● Activity a:
In the listing, turn everything from the line containing "Поиск организации по оквэд: что" down to the line containing "Ведь нужно учитывать меняющееся" into a JSON list of strings, one string per line, leaving out blank lines.

● Given text:
***

Apache Kafka can sustain 2 million writes per second on three commodity machines — a benchmark LinkedIn published that still holds up today. That number tends to make developers reach for Kafka immediately. But I've learned that throughput isn't the question you should be asking first. The first question is: does your problem actually need an event bus? I've built ERP systems at Commsult Indonesia that use simple database-based queues for email triggers and invoice generation — and that's the right call for those workloads. Kafka earns its complexity when you have multiple services that need to react to the same events independently, when you need durable event replay, or when you're processing millions of events daily. This guide covers when Kafka genuinely adds value, and how to implement it correctly with NestJS.
Kafka's architecture is built around topics, partitions, and consumer groups. A topic is a category of events — think 'order.created' or 'invoice.paid'. Topics are divided into partitions, which are the unit of parallelism. Each partition is an ordered, immutable sequence of records that Kafka retains for a configurable period (default 7 days). Consumer groups allow multiple service instances to read from a topic in parallel — each partition is assigned to exactly one consumer in a group at any given time. This means you can scale consumers horizontally by adding partitions.
Topic design is where most teams make mistakes. Too few partitions limits parallelism — if you have one partition, only one consumer can read from it at a time. Too many partitions increases memory overhead on the broker side and complicates rebalancing. A reasonable starting point: set partition count equal to the peak consumer concurrency you expect. For a payment processing service with 8 consumer instances, start with 8 partitions. Use a meaningful partition key — typically a tenant ID, user ID, or entity ID — so related events land on the same partition and preserve ordering for that entity.
Kafka Event-Driven Architecture (NestJS)
Producers (NestJS Services)

***

● Activity b:
From the Kafka text, copy word for word everything from "Topic design is" down to "for that entity.".

● Data to use:
***

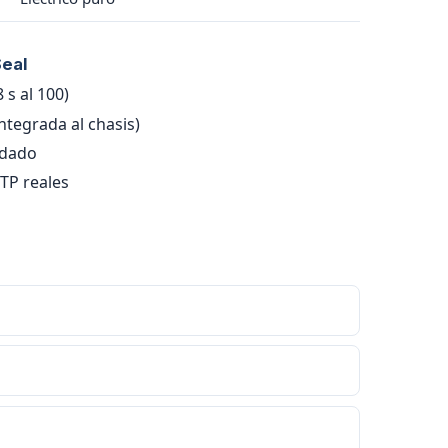
Seal
 s al 100)
ntegrada al chasis)
idado
TP reales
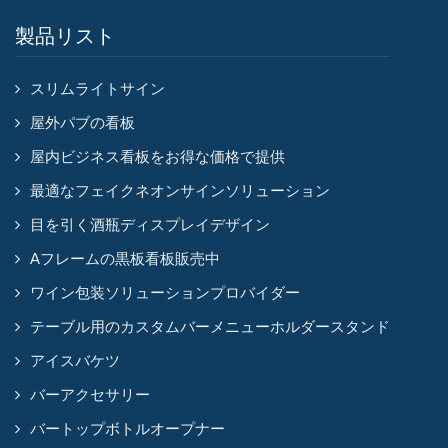
製品リスト
スリムライトサイン
屋外パブの看板
屋内ビジネス看板をお得な価格で提供
最適なフェイクネオンサインソリューション
目を引く酒瓶ディスプレイデザイン
Aフレームの黒板看板販売中
ワイン包装ソリューションプロバイダー
テーブル用のカスタムバーメニューホルダースタンド
アイスバケツ
バーアクセサリー
バートップボトルオープナー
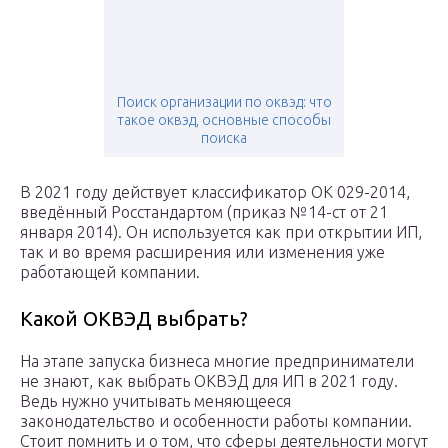
Поиск организации по оквэд: что
такое оквэд, основные способы
поиска
В 2021 году действует классификатор ОК 029-2014,
введённый Росстандартом (приказ №14-ст от 21
января 2014). Он используется как при открытии ИП,
так и во время расширения или изменения уже
работающей компании.
Какой ОКВЭД выбрать?
На этапе запуска бизнеса многие предприниматели
не знают, как выбрать ОКВЭД для ИП в 2021 году.
Ведь нужно учитывать меняющееся
законодательство и особенности работы компании.
Стоит помнить и о том, что сферы деятельности могут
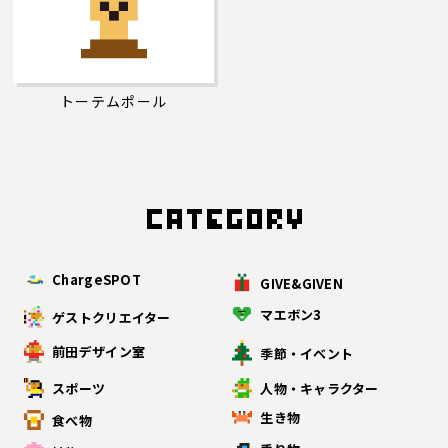
トーテムポール
ChargeSPOT
GIVE&GIVEN
マエボン3
ゲストクリエイター
前田デザイン室
季節・イベント
スポーツ
人物・キャラクター
生き物
食べ物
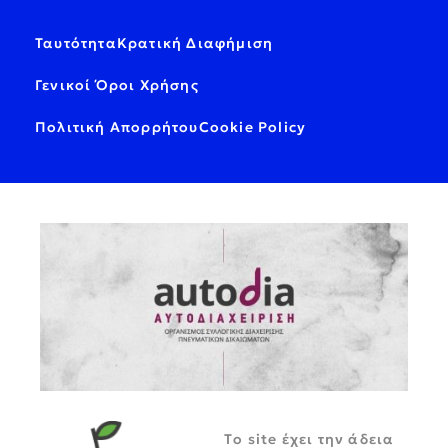
Ταυτότητα
Κρατική Διαφήμιση
Γενικοί Όροι Χρήσης
Πολιτική Απορρήτου
Cookie Policy
Tο site έχει την άδεια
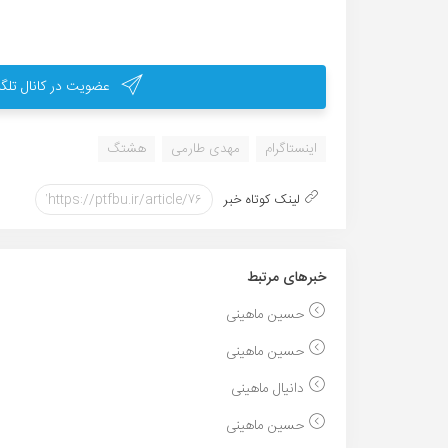
عضویت در کانال تلگر
اینستاگرام
مهدی طارمی
هشتگ
لینک کوتاه خبر
خبر‌های مرتبط
حسین ماهینی
حسین ماهینی
دانیال ماهینی
حسین ماهینی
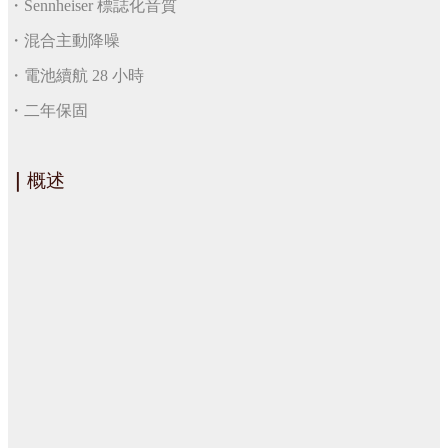
・Sennheiser 標誌化音質
・混合主動降噪
・電池續航 28 小時
・二年保固
｜
概述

***

● Task solution a:
[
  "Поиск организации по оквэд: что",
  "такое оквэд, основные способы",
  "поиска",
  "В 2021 году действует классификатор ОК 029-2014,",
  "введённый Росстандартом (приказ №14-ст от 21",
  "января 2014). Он используется как при открытии ИП,",
  "так и во время расширения или изменения уже",
  "работающей компании.",
  "Какой ОКВЭД выбрать?",
  "На этапе запуска бизнеса многие предприниматели",
  "не знают, как выбрать ОКВЭД для ИП в 2021 году.",
  "Ведь нужно учитывать меняющееся"
]

● Task solution b:
Topic design is where most teams make mistakes. Too few partitions limits parallelism — if you have one partition, only one consumer can read from it at a time. Too many partitions increases memory overhead on the broker side and complicates rebalancing. A reasonable starting point: set partition count equal to the peak consumer concurrency you expect. For a payment processing service with 8 consumer instances, start with 8 partitions. Use a meaningful partition key — typically a tenant ID, user ID, or entity ID — so related events land on the same partition and preserve ordering for that entity.